Słowa wypowiedział dzień po tym, jak sekretarz stanu USA Antony Blinken spotkał się z Xi podczas rozmów w Pekinie, które miały na celu złagodzenie napięć między dwoma supermocarstwami.
Xi powiedział, że w Pekinie poczyniono pewne postępy, podczas gdy Blinken zaznaczył, że obie strony są otwarte na dalsze rozmowy.
Chiny jeszcze nie odpowiedziały na komentarze Bidena.
Prezydent Biden podczas zbiórki pieniędzy we wtorek wieczorem czasu lokalnego powiedział również, że Xi jest zawstydzony niedawnymi napięciami wokół chińskiego balonu szpiegowskiego, który zboczył z kursu nad Stanami Zjednoczonymi.
Wizyta Blinkena w Pekinie – pierwsza od prawie pięciu lat czołowego amerykańskiego dyplomaty – wznowiła komunikację na wysokim szczeblu między dwoma krajami.
Zarówno Biden, jak i pan Xi okrzyknęli to pożądanym rozwojem.

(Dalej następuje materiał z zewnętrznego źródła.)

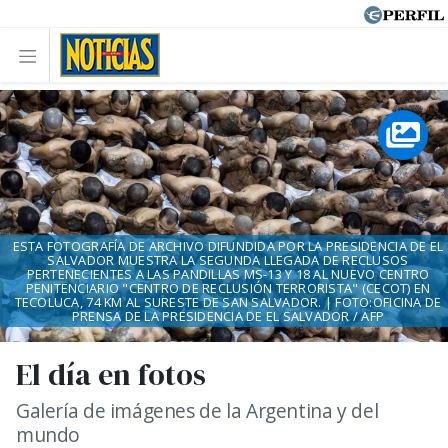
ESTA FOTOGRAFÍA DE ARCHIVO DIFUNDIDA POR LA PRESIDENCIA DE EL
SALVADOR MUESTRA LA SEGUNDA LLEGADA DE RECLUSOS
PERTENECIENTES A LAS PANDILLAS MS-13 Y 18 AL NUEVO CENTRO
PENITENCIARIO "CENTRO DE RECLUSIÓN TERRORISTA" (CECOT) EN
TECOLUCA, 74 KM AL SURESTE DE SAN SALVADOR. | FOTO:OFICINA DE
PRENSA DE LA PRESIDENCIA DE EL SALVADOR / AFP
El día en fotos
Galería de imágenes de la Argentina y del
mundo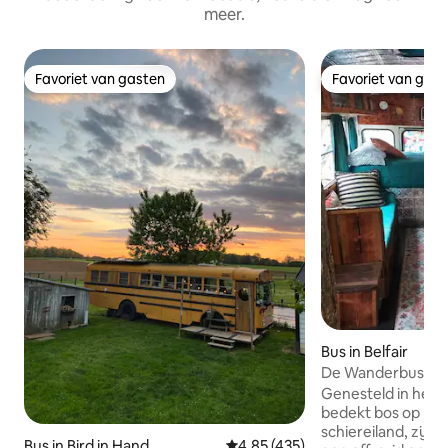
meer.
Favoriet van gasten
Favoriet van gas
Favoriet van gasten
Favoriet van gas
Bus in Belfair
De Wanderbus in h
Genesteld in het 
bedekt bos op he
schiereiland, zijn
Bus in Bird in Hand
Gemiddelde beoordeling van 4,8
4,85 (435)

Blinken wyjaśnił jednak, że między tymi dwoma krajami utrzymują się zasadnicze różnice. Waszyngton i Pekin od dawna spierają się w wielu kwestiach, w tym w handlu, prawach człowieka i Tajwanie. Ale stosunki szczególnie pogorszyły się w ubiegłym roku. W obliczu zbliżających się wyborów w USA i napięć z Chinami pojawiających się jako kwestia polityczna, niektórzy republikańscy senatorowie zaatakowali administrację Bidena za to, że jest „miękka” wobec Chin.